Brano scelto →
○ ○ ○ ○

Vicky Cristina Barcelona

Regia: Woody Allen
Cast: Javier Bardem, Scarlett Johansson, Rebecca Hall, Penelope Cruz, Patricia Clarkson, Chris Messina.
Genere: Commedia
Anno: 2008

locandinavickycristina barcelonaCon la visione di “Vicky Cristina Barcelona” completo -finalmente- la conoscenza della filmografia di Woody Allen ambientata in Europa (le pellicole europee in tutto sono quattro). “Scoop”, “Match Point” e “Sogni e Delitti” sono ambientati a Londra, mentre “Vicky Cristina Barcelona” è collocato a Barcellona.
E’ la storia di due amiche americane, Vicky e Cristina, che giungono nella terra spagnola come turiste. Una sera, al ristorante, sono avvicinate dal bel pittore Juan Antonio che, in seguito alla separazione molto conflittuale dalla moglie Maria Elena (una bravissima Penelope Cruz), cerca soltanto avventure.
La diversità delle due ragazze emerge sin dall’inizio: Cristina (Scarlett Johansson) è più estroversa e aperta nei confronti delle conoscenze maschili, invece Vicky (Rebecca Hall) è la classica brava ragazza, fidanzata, fedele e in procinto di sposarsi. La vacanza spagnola conduce le due ragazze a vivere esperienze estreme. Estreme perchè Vicky comprenderà i suoi veri sentimenti e le sue belle parole verranno tradite dalle sue azioni; Cristina vivrà una nuova esperienza attraverso la sua relazione aperta con Juan Antonio.
Cristina diventa elemento portante e il tassello mancante, ma essenziale di una composizione distrutta e malata, quale è il matrimonio di Juan Antonio e Maria Elena. Si tratta di un matrimonio esasperato e innervato da profondi conflitti, primo fra tutti dal rapporto artistico e di influenza reciproca esegerata che i due sposi vivono. E’ un rapporto così distruttivo che entrambi non bastano a se stessi. E’ necessario, pertanto, una componente esterna per riequilibrare il rapporto. Cristina è ciò che mancava nel rapporto tra Maria Elena e Juan Antonio; ma la stessa Cristina necessita della coppia per affermare se stessa. Quest’ultima, infatti, in seguito all’influenza artistica di Maria Elena, sarà portata a perfezionare in arte la sua semplice passione per la fotografia.

○ ○ ○ ○

(Dati per la comprensione dei grafici)
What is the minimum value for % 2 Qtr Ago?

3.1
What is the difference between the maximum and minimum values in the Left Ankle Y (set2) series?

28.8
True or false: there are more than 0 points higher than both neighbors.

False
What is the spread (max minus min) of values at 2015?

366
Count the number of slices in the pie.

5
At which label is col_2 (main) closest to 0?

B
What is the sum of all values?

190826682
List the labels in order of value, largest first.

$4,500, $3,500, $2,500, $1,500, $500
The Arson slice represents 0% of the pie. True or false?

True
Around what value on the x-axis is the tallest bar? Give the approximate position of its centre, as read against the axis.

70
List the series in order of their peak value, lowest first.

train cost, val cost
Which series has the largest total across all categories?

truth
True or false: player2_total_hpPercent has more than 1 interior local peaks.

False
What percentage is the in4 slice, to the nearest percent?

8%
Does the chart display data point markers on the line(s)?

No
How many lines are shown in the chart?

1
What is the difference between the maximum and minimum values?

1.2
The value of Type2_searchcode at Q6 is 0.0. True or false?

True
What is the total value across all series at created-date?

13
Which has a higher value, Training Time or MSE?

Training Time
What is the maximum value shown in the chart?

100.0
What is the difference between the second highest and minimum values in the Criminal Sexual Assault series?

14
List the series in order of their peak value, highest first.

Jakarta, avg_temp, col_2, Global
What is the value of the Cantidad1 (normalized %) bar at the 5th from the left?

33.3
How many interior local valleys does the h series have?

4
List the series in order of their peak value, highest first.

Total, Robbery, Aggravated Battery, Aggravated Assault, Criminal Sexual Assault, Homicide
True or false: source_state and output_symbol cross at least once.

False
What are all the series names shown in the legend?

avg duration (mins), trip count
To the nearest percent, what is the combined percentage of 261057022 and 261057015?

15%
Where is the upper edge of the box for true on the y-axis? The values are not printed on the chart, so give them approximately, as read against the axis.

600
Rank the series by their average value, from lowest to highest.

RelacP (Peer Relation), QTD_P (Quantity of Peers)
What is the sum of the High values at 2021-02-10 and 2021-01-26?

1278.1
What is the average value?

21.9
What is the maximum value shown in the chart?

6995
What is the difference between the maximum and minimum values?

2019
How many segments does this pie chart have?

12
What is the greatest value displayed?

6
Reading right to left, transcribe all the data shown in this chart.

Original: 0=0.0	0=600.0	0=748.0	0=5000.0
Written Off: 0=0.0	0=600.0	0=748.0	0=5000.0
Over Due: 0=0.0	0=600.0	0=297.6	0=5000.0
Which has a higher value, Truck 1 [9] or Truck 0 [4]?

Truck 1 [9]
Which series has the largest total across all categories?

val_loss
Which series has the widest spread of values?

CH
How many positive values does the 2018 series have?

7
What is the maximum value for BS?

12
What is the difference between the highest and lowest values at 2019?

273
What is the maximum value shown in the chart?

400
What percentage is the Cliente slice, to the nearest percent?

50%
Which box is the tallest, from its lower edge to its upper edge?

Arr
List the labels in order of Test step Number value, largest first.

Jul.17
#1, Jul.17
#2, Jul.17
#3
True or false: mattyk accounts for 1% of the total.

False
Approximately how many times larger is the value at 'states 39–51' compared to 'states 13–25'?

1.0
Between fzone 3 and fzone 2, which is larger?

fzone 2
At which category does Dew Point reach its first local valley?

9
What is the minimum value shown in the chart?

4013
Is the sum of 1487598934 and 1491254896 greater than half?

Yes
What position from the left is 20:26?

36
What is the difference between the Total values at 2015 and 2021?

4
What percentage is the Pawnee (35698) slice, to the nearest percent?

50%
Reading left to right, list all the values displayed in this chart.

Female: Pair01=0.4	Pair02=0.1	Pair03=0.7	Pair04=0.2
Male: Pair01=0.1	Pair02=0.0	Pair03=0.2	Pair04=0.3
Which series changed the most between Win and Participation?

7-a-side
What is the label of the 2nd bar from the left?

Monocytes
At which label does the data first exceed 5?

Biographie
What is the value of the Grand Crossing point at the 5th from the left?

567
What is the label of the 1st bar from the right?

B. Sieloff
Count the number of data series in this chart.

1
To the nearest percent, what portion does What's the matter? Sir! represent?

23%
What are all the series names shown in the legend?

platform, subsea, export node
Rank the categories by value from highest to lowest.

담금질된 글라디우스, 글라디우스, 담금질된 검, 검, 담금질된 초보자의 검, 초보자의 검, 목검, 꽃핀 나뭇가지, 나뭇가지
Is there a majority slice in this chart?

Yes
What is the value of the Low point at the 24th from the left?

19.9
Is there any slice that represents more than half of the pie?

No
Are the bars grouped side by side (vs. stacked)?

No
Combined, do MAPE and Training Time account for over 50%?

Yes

○ ○ ○ ○

Consegna →
Secondo la recensione di “Vicky Cristina Barcelona”, perché il matrimonio di Juan Antonio e Maria Elena ha bisogno di una componente esterna? Rispondi per favore in una, due o tre frasi.

Risposta →
Il loro matrimonio è segnato da profondi conflitti, il primo dei quali è il rapporto artistico di influenza reciproca eccessiva tra i due sposi. Questo rapporto è così distruttivo che nessuno dei due basta a se stesso. Serve quindi una componente esterna, cioè Cristina, per riequilibrarlo.